- Directed by: Steven Grasse
- Written by: Steven Grasse; Peter Grasse;
- Produced by: Steven Grasse
- Starring: Maynard James Keenan; Dee Dee Ramone; Jello Biafra; Corey Feldman; Gary the Retard; Hank the Angry Drunken Dwarf;
- Cinematography: Rhet W. Bear
- Production company: Image Entertainment
- Distributed by: Revolver Entertainment
- Release date: 2002;
- Running time: 55 minutes
- Country: United States
- Language: English

= Bikini Bandits =

Bikini Bandits (also known as The Bikini Bandits Experience) is a 2002 cult comedy film written and directed by Steven Grasse. The screenplay was co-written by Peter Grasse. The film stars Maynard James Keenan, Dee Dee Ramone, Jello Biafra and Corey Feldman. The story follows a team of female bandits who go on a crime spree in defiance of corporate America.

== Plot ==
Sent to hell after their car goes off a cliff, the Bikini Bandits make a deal with the Devil. In order to secure their freedom, they must find and defile the Virgin Mary. Along the way they run into various obstacles, as the Pope and the angel Gabriel attempt to stop them. Interspliced throughout are ads for the fictional big-box company, "G-Mart".

== Cast ==
- Maynard James Keenan as Satan
- Dee Dee Ramone as The Pope / Self
- Jello Biafra as Evil Porn Director
- Corey Feldman as Angel Gabriel / Self
- Gary the Retard as Self
- Hank the Angry Drunken Dwarf as Mini Devil

=== Bikini Bandits ===
- Heather-Victoria Ray
- Heather McDonnell
- Cynthia Diaz
- Betty San Luis

== Production ==
Bikini Bandits was produced as part of The Arcadia Project, a viral marketing project by Quaker City Mercantile named after Walter Benjamin's Arcades Project. The film was produced as a satirical commentary on the representation of women in advertising.

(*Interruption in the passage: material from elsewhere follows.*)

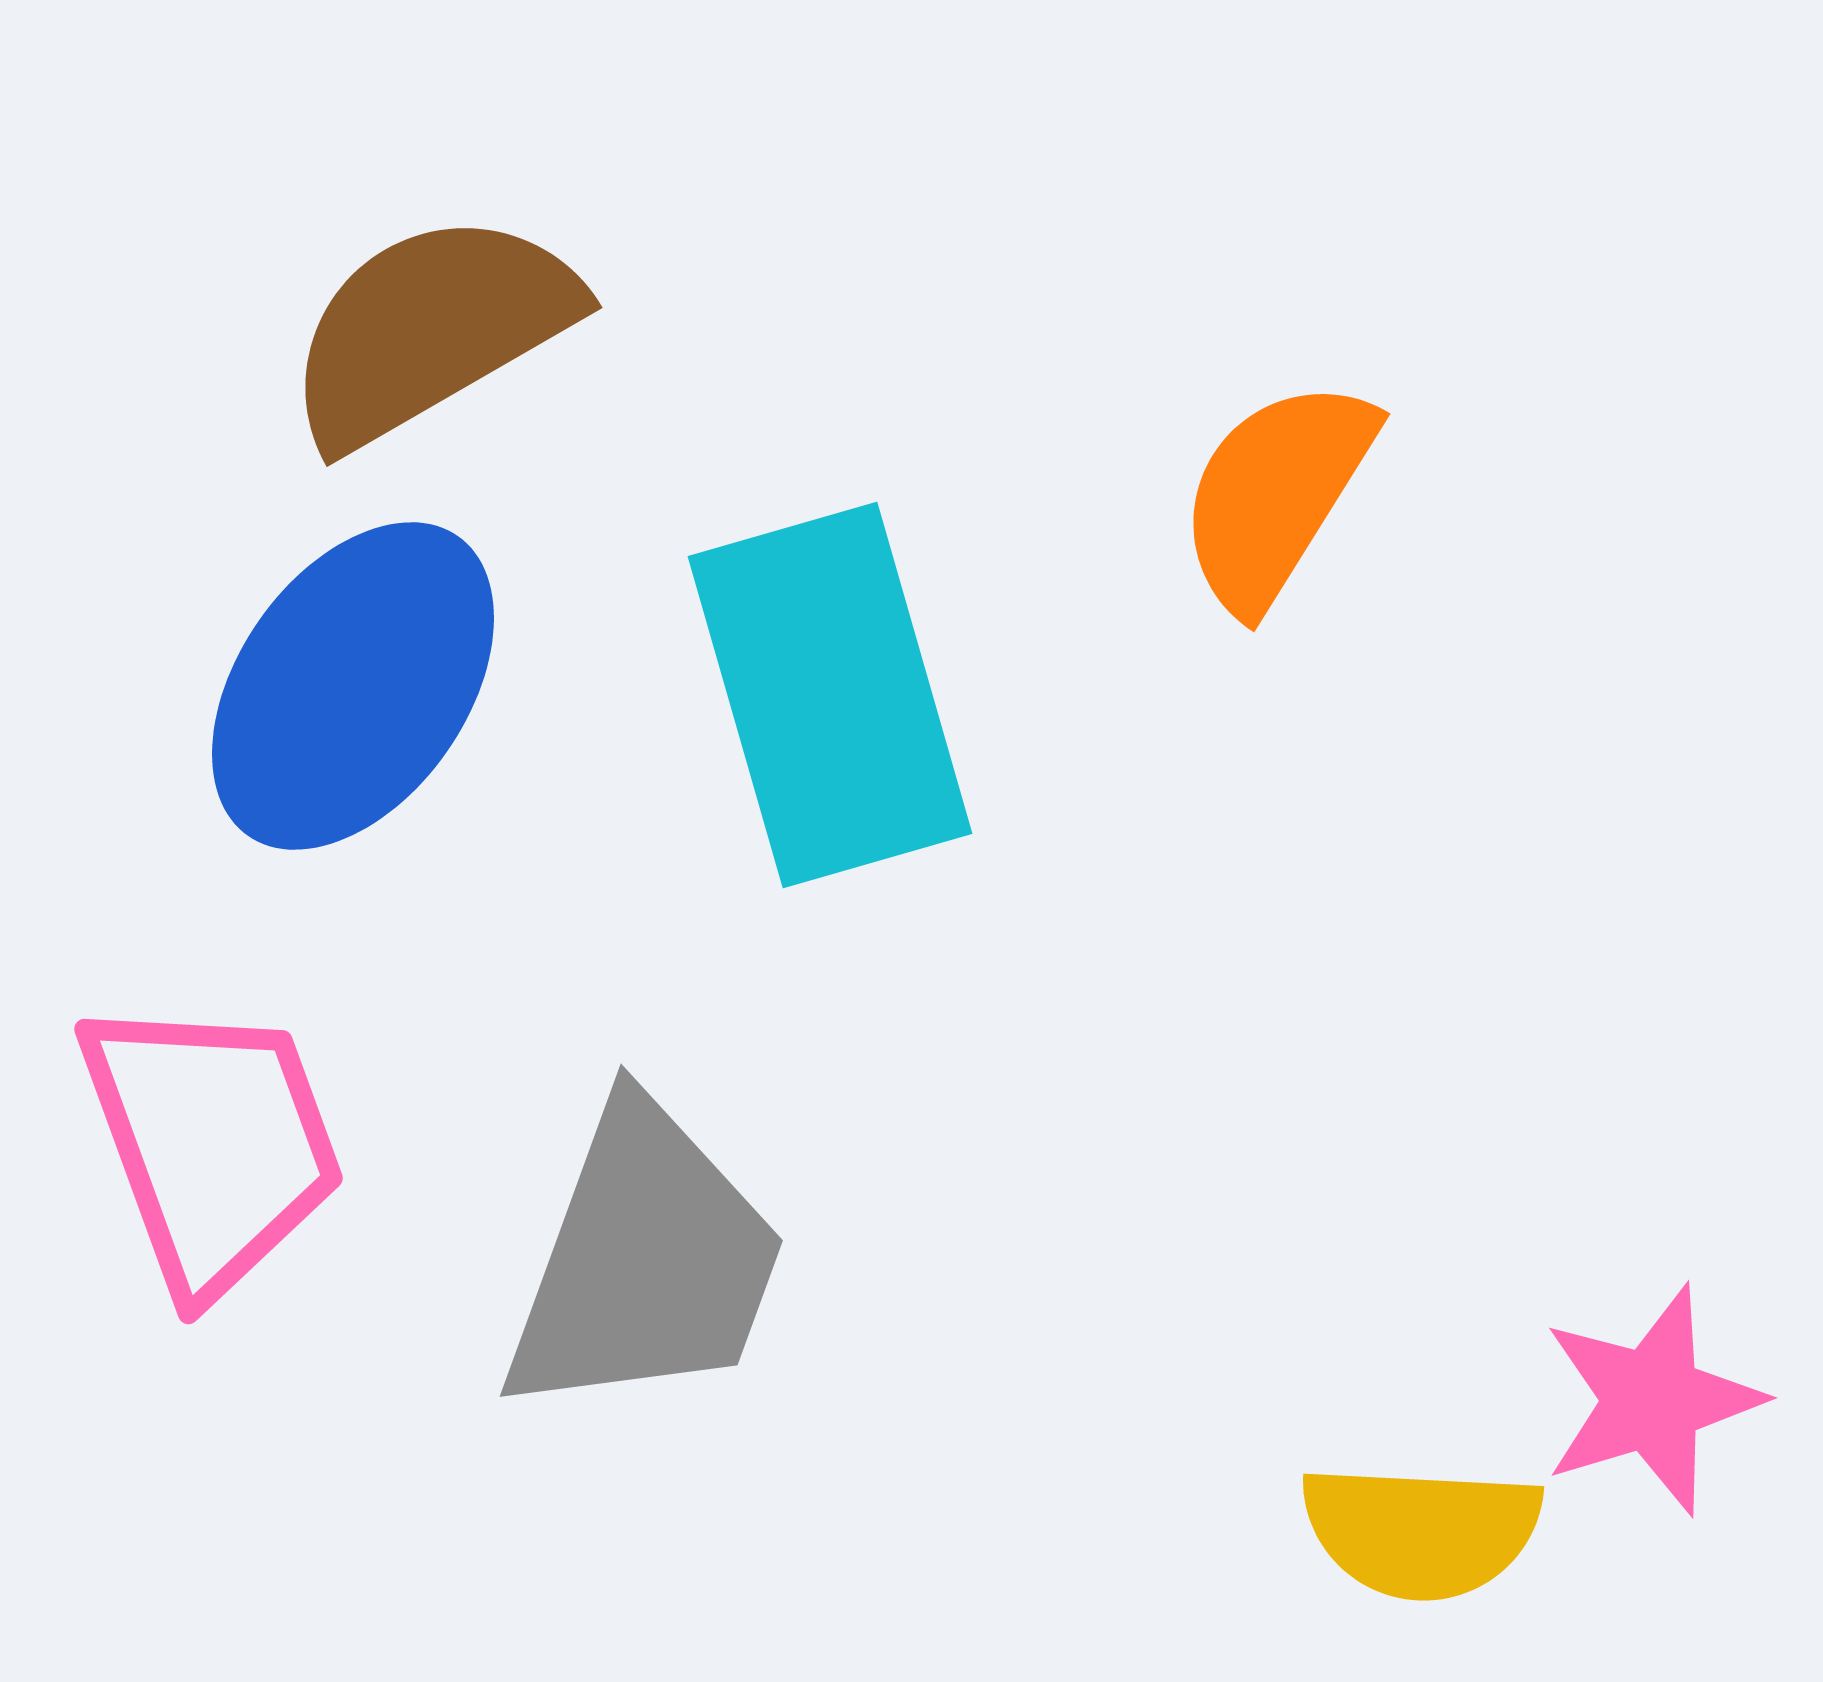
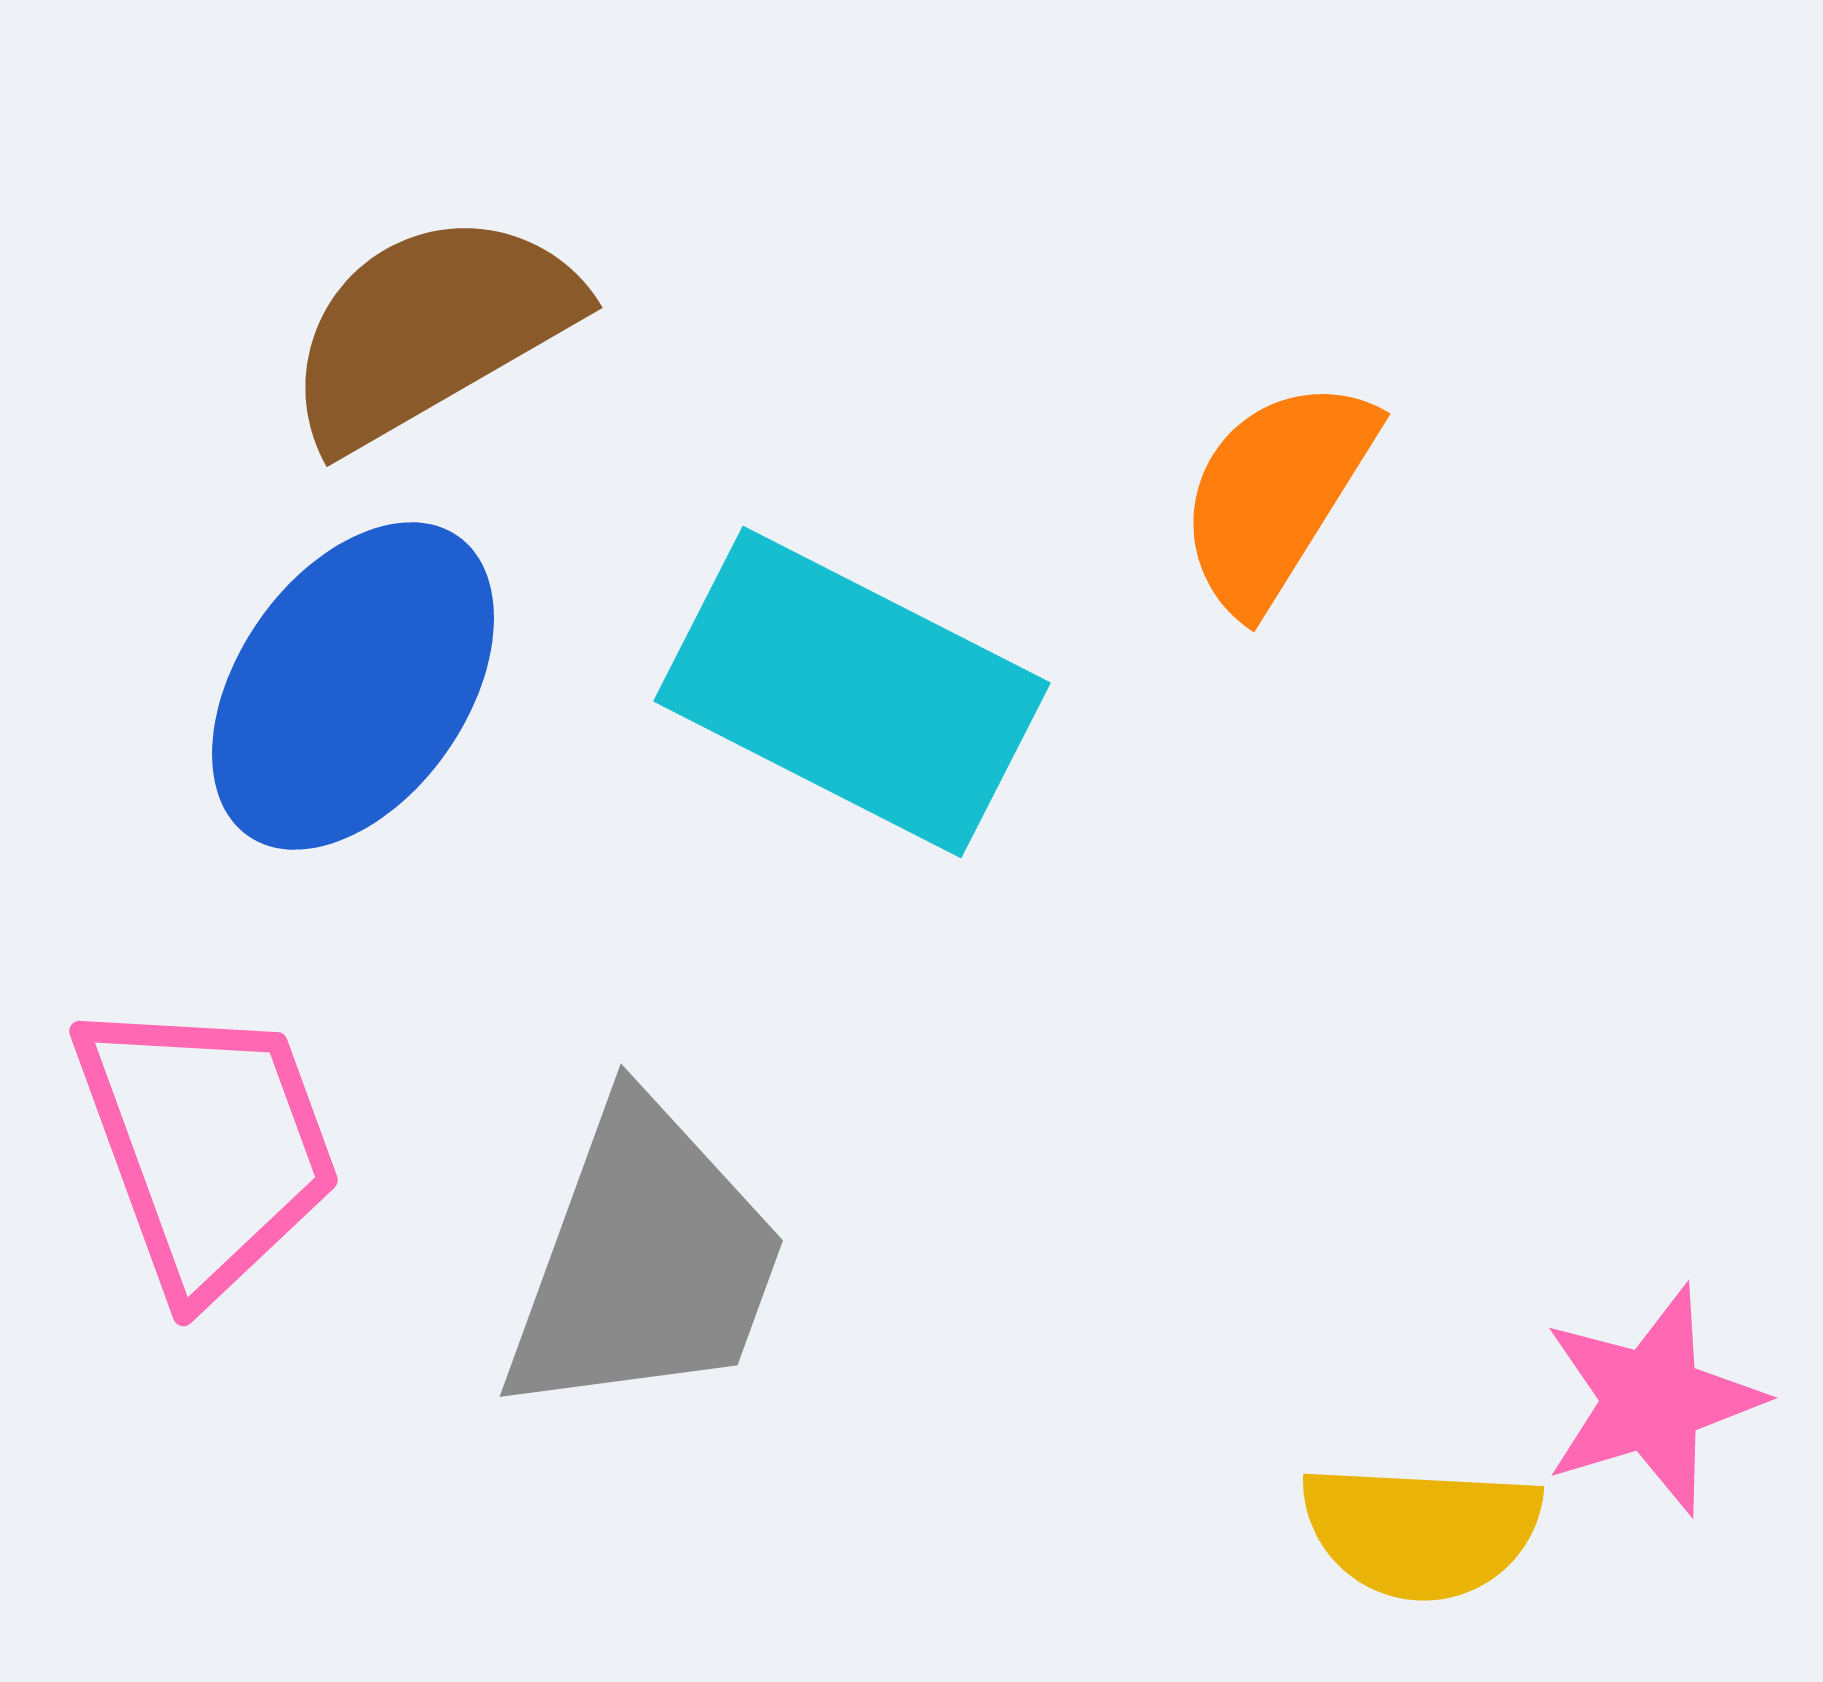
cyan rectangle: moved 22 px right, 3 px up; rotated 47 degrees counterclockwise
pink trapezoid: moved 5 px left, 2 px down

The feature-length film was based on a web series of the same name which was released on Atom Films. Steven Grasse began writing the Bikini Bandits series in 1999 with the help of his brother, Peter Grasse. The series, which focused on a group of scantily clad female bandits, developed an underground following. According to IGN, the French government helped to fund the Bikini Bandit's production. A separate feature-length film produced by StudioCanal was planned but never made.

Keenan, a fan of the webseries, contacted Grasse to direct a music video for A Perfect Circle. After discussing the Bikini Bandits with Grasse, he agreed to star in the film as Satan. The film's soundtrack features original music written by Ramone, as well as tracks by post-rock band Trans Am and Peaches.

== Release and sequels ==
Bikini Bandits debuted at the 2002 Philadelphia Film Festival. Following its theatrical release, the film gained a following online and became considered a cult classic. The Bikini Bandits Experience was released on DVD in 2003, including special features and the short films in the web series.

In 2003, the film was screened at the Raindance Film Festival, and Portobello Film Festival in London, and the Oldenburg International Film Festival in Germany.

An anthology titled Bikini Bandits: Briefs, Shorts & Panties was released on October 25, 2004, which included content from The Bikini Bandits Experience and the web series. Keenan reprised his role as Satan in the 2004 film Bikini Bandits 2: Goldenrod. An animated sequel titled The Bikini Bandits Save Christmas was released in 2004.

== Reception ==
The film received generally positive reviews and currently has a 62% score on Rotten Tomatoes. The film's concept was praised, as was Ramone's performance as the Pope, although some critics felt the plot was thin in places.

Greg Heller of Rolling Stone described the film as "a breasts-intensive homage to schlock icon Russ Meyer." In a review of the Portobello Film Festival, Ewan Sanderson wrote "Bikini Bandits is a brazenly crass, gratuitous and hugely enjoyable cocktail of flesh, guns and filthy innuendo."

Noah Roblschon of Entertainment Weekly wrote that the film "is as tawdry as a late-night Cinemax guilty pleasure — but with less nudity, fancier editing, and one set of rotten teeth."